Mesoscale brain structures include cortical layers and their building blocks, known as cortical columns. These structures can be visualized at high resolution with post-mortem 2D imaging, for example through histological staining or receptor autoradiography. Of particular interest is the distribution of neurotransmitter receptors, which play a central role in information processing and signal transmission, and which can be visualized using receptor autoradiography. Mesoscale atlases play a crucial role in elucidating the brain’s complex architecture, providing insights into fine structural details essential for advancing our understanding of both normal brain function and pathological changes.

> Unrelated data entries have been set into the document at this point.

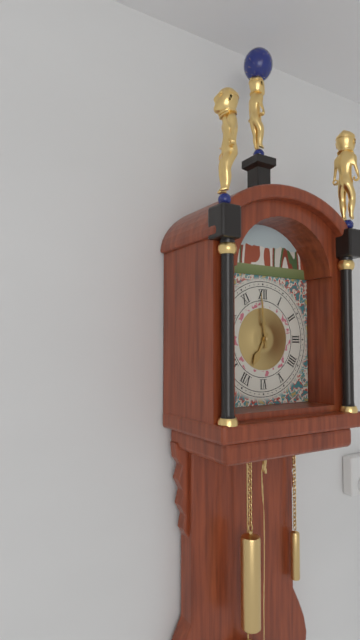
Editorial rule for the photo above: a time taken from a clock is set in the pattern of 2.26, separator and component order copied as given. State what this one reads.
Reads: 6.59
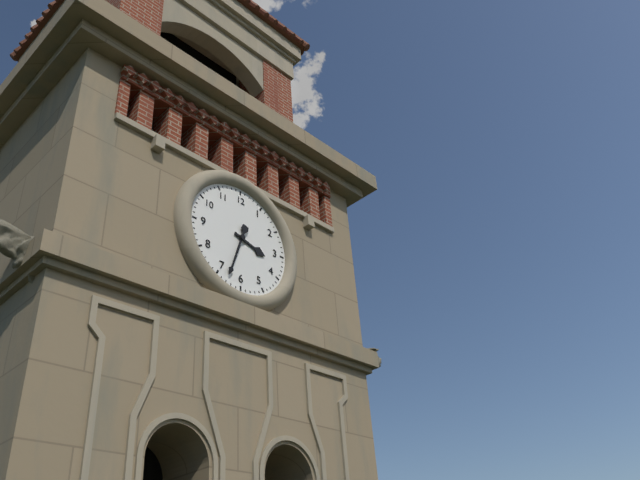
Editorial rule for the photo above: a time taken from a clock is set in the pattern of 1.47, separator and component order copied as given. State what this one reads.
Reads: 3.33
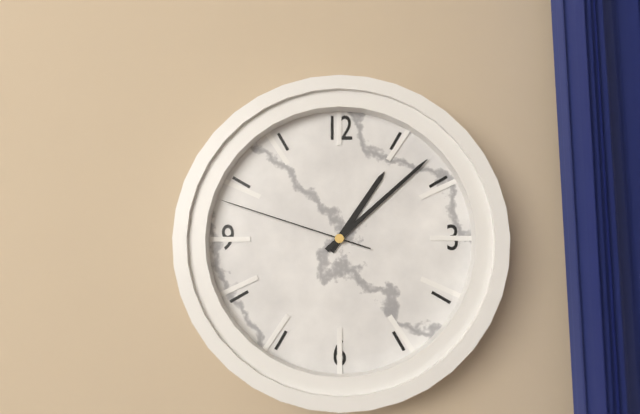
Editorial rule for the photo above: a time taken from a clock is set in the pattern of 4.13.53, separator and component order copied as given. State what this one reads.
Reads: 1.08.48
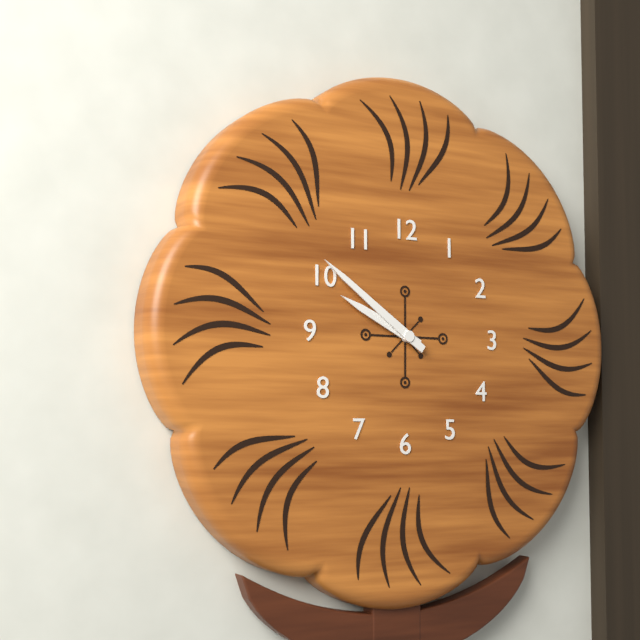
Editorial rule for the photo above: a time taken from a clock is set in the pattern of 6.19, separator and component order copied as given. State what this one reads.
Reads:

Until now, 3D reconstruction of receptor autoradiographies from 2D slices—so-called “sections”—has been impossible. Simply “stacking” the slices usually does not yield a correct 3D image, since the sections may be cut at varying angles and intervals, may be missing, deformed, or acquired with different methods. The research teams from Jülich, Düsseldorf, London, Montreal, and New York therefore set out to develop an (automated) technique for precise 3D reconstruction.

„BrainBuilder“ macht 3D-Rekonstruktion des Gehirns aus 2D-Schnitten möglich — Reconstructed sagittal sections show the binding sites for a macaque brain. The macaque brain also includes sections that display cell density and myelin density.

The result is the pipeline presented in the study: “BrainBuilder”—a software tool that combines various steps of image processing and analysis, aligning them in such a way that a usable brain model is created. AI plays an important role here: at its core is a deep learning network (U-Net) trained on synthetic data. “BrainBuilder” is highly flexible: it can handle different data types, missing sections, different tissue types, and even work without a matching reference brain image—and it is applicable across species.

To validate the approach, the team tested the pipeline on two large datasets of brain slices: one covering the entire human brain, and one from the brain of a macaque. These datasets, collected over more than twenty years by neuroscientists Karl Zilles and Nicola Palomero-Gallagher at Heinrich Heine University Düsseldorf and Forschungszentrum Jülich, show in detail the distribution of various receptors for “classic” neurotransmitters such as glutamate, GABA, acetylcholine, noradrenaline, serotonin, dopamine, and adenosine.

Using “BrainBuilder,” the researchers successfully reconstructed the volume and distribution of 20 receptors in one hemisphere of the human brain; in the macaque brain, they reconstructed a selection of 14 receptors, along with cell bodies and myelin-stained sections. An MRI scan was available for the human brain as a reference, but not for the macaque brain.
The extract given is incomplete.